Célestine, l'héroïne de Mirbeau, comprend vite cela et elle en fait une arme. Il est facile de retourner contre eux les filouteries et turpitudes de ses "honorables" maîtres. Alors, elle prend le pouvoir et je crois que j'aurais essayé de faire comme elle. Avec une bonne dose de cynisme et en faisant valoir ses charmes, elle part à la conquête du monde jusqu'à devenir elle-même une maîtresse, rôle final dans lequel elle se met, elle aussi, à houspiller ses bonnes. C'est nauséeux mais la nausée, justement, elle apparaît souvent "comme la condition d'une élévation". C'est tout le tragique de la destinée humaine.


Outre André Derain, Jean Béraud, Picasso, Van Gogh, tableaux notamment de Louis LEGRAND (1863-1951) un "petit maître" sans doute injustement méconnu.

Je souhaite que ce post vous incite à lire/relire les frères Goncourt dont le fameux Prix et le Journal ont éclipsé les romans. Il faut avoir lu "Germinie Lacerteux" (la vie de leur bonne), "Renée Mauperin" (portrait d'une jeune femme émancipée) et "La fille Elisa" du seul Edmond (l'histoire d'une prostituée criminelle).
 
Les frères Goncourt sont, à mes yeux, une énigme. Des personnages entièrement paradoxaux :
 
- d'un côté, odieux, d'une méchanceté gratuite et abominable avec leurs amis et fréquentations; et aussi racistes, misogynes, antisémites, anti-bourgeois, anti-artistes ; leur "Journal" est un ramassis d'horreurs sur leurs familiers.
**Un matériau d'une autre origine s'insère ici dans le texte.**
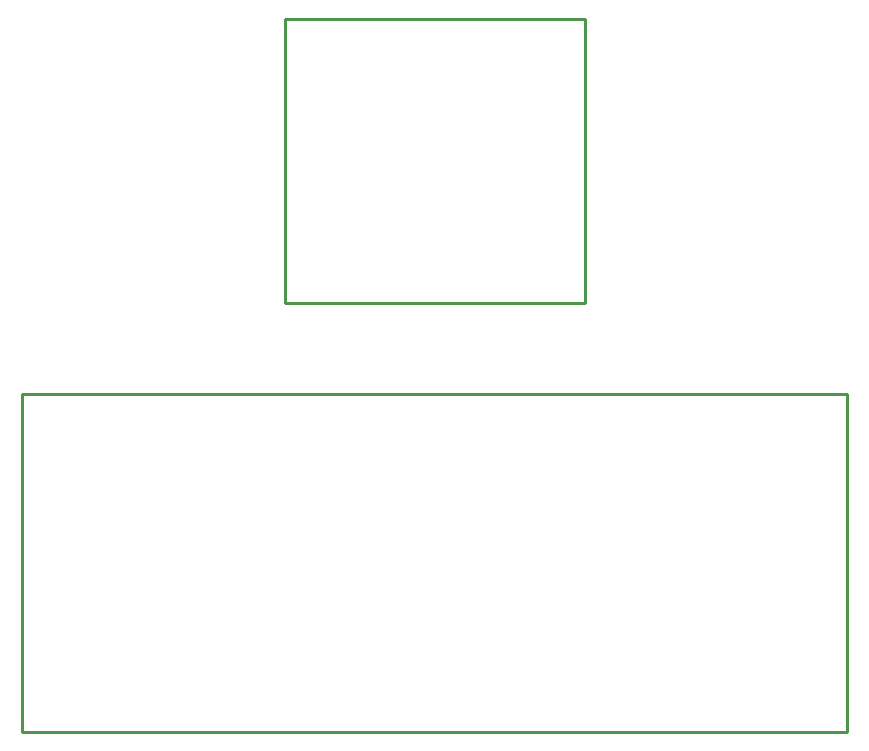
<source format=gbr>
G04 start of page 8 for group -4079 idx -4079 *
G04 Title: (unknown), topsilk *
G04 Creator: pcb 4.0.2 *
G04 CreationDate: Wed Jun 16 02:35:33 2021 UTC *
G04 For: railfan *
G04 Format: Gerber/RS-274X *
G04 PCB-Dimensions (mil): 3000.00 5000.00 *
G04 PCB-Coordinate-Origin: lower left *
%MOIN*%
%FSLAX25Y25*%
%LNTOPSILK*%
%ADD47C,0.0100*%
G54D47*X287500Y275000D02*Y162500D01*
X12500D01*
Y275000D01*
X287500D01*
X100000Y400000D02*X200000D01*
Y305500D01*
X100000D02*Y400000D01*
X200000Y305500D02*X100000D01*
M02*

</source>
- d'un autre côté, une grande attention et compassion envers les pauvres gens, tous ceux aux quels personne ne prête attention. Et ces affreux misogynes ont rédigé trois beaux portraits de femmes.

Sur la vie des Goncourt, sur leur duplicité, je recommande deux récents livres.
- Pierre MENARD : "Les infréquentables Frères Goncourt"
- Alain Claude SULZER : "Les vieux garçons"
 
N'oubliez pas enfin :

- Octave MIRBEAU : "Le journal d'une femme de chambre". Ce livre formidable, "jubilatoire" comme on dit bêtement aujourd'hui, a donné lieu à deux magnifiques adaptations de Luis Bunuel et de Benoît Jacquot.

- Leïla SLIMANI : "Chanson douce". Le Prix Goncourt 2016. La version moderne de la domesticité. Les relations de dépendance mutuelle, les rapports de domination, les préjugés de classe entre un employeur, un couple de jeunes parisiens modernes, et une nounou. La cruauté de la "coolitude".

On évoquera enfin l'effroyable crime des sœurs Papin, perpétré en 1933 dans la ville du Mans. Ce double meurtre sauvage, effroyable, incompréhensible, a inspiré de multiples auteurs, notamment Jean Genet et Jacques Lacan. Je recommande, à ce sujet, 2 films: "La cérémonie" de Claude Chabrol" et "Les blessures assassines" de Jean-Pierre Denis.